Mortgage borrowing fell in August
Latest Bank of England data showed that net borrowing of mortgage debt fell by £200 million month-on-month to £4.3 billion in August. This came after a £900m decrease to £4.5bn in July.
Mortgage approvals fell last month as uncertainty hit one of the key indicators in the property market. Mortgage approvals for house purchases decreased by 500 in August, to 64,700. Approvals for remortgaging decreased by 900 in August, to 37,900.
Separately, borrowing of consumer credit by individuals remained flat at £1.7 billion in August. Within this, net borrowing through credit cards slightly decreased to £0.7 billion in August, from £0.8 billion in July. Net borrowing through other forms of consumer credit slightly increased, to £1.0 billion from £0.9 billion.
Sarah Coles, Head of Personal Finance from Hargreaves Lansdown said “Mortgage approvals stumbled slightly, after a positive few months. This isn’t a massive shift, and doesn’t deviate enormously from the previous 12-month average, but the direction of travel is important.
“Worries about the wider world, weakness in the jobs market, relatively sticky mortgage rates and higher house prices have dampened buyers’ enthusiasm. This has been reflected in fewer new buyers gracing the doorsteps of estate agents, spelling a sluggish few months for the property market. None of these factors are expected to alter significantly in the months to come, and when you add in all the uncertainty around the forthcoming Budget, and the usual winter slowdown, things aren’t looking massively optimistic for the property market.

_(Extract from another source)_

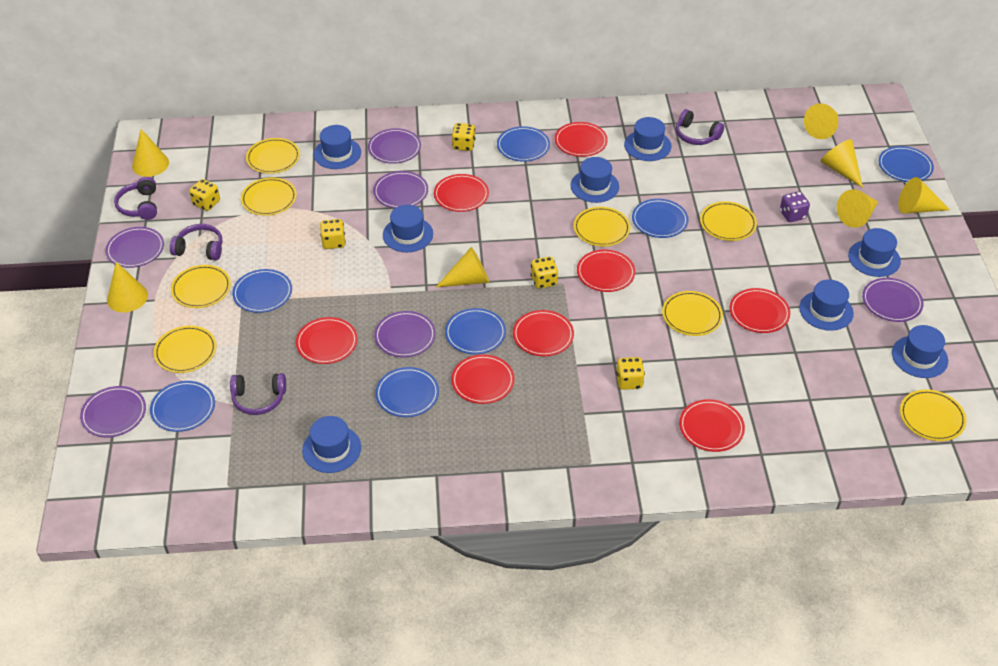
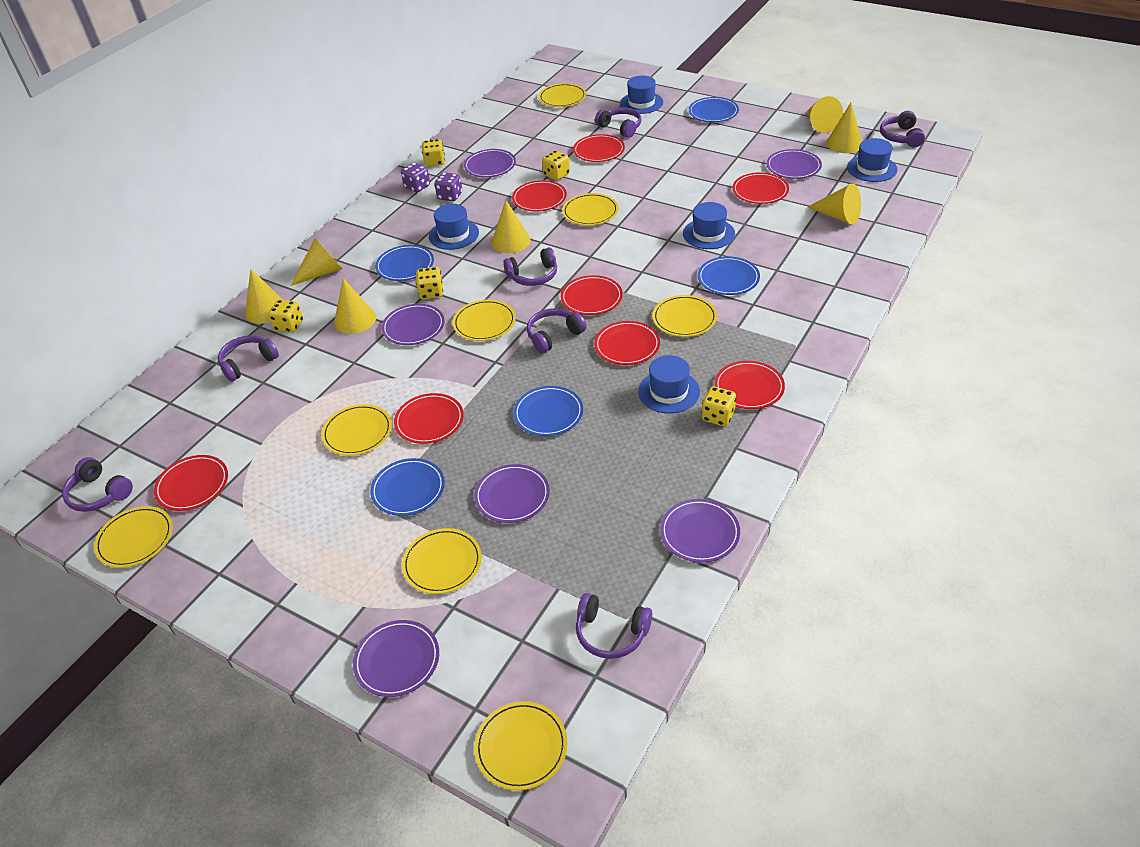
blue hat: [302,416,361,473] [314,125,361,169] [383,205,433,252] [571,157,619,203] [624,117,672,161] [799,280,854,331] [848,228,901,277] [892,325,948,378] = 8 -> [429,204,479,250] [620,76,663,114] [638,355,700,414] [683,202,735,249] [847,138,898,182] = 5
blue plate: [150,381,215,432] [232,269,292,313] [375,367,439,417] [445,308,506,354] [497,126,550,162] [632,199,689,238] [878,146,934,182] = 7 -> [370,458,445,516] [375,245,434,281] [513,386,583,436] [689,97,739,122] [698,257,760,295] = 5
purple dice: [780,191,810,222] = 1 -> [401,163,430,192] [435,172,462,201] = 2
purple headphones: [114,177,157,220] [170,224,222,261] [230,373,286,415] [676,109,724,145] = 4 -> [62,457,133,512] [218,335,279,382] [503,247,557,286] [527,308,586,354] [576,593,652,659] [595,108,642,138] [880,111,925,148] = 7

“First-time buyers have their work cut out for them while prices and mortgages remain higher. The latest HL Savings & Resilience Barometer shows that homeowners under the age of 30 have average monthly mortgage payments of £805 a month. They face spending a much heftier proportion of their income on keeping a roof over their head than older owners. It means it’s worth doing what you can to boost your deposit, and keep monthly payments to a minimum. If you have a Lifetime ISA, maxing out your contributions for this year could mean an extra £1,000 top up from the government. If you don’t have a LISA, and you qualify for one, then if you have at least a year until you plan to buy – and you aim to buy something worth £450,000 or less – this could be your opportunity to take advantage.”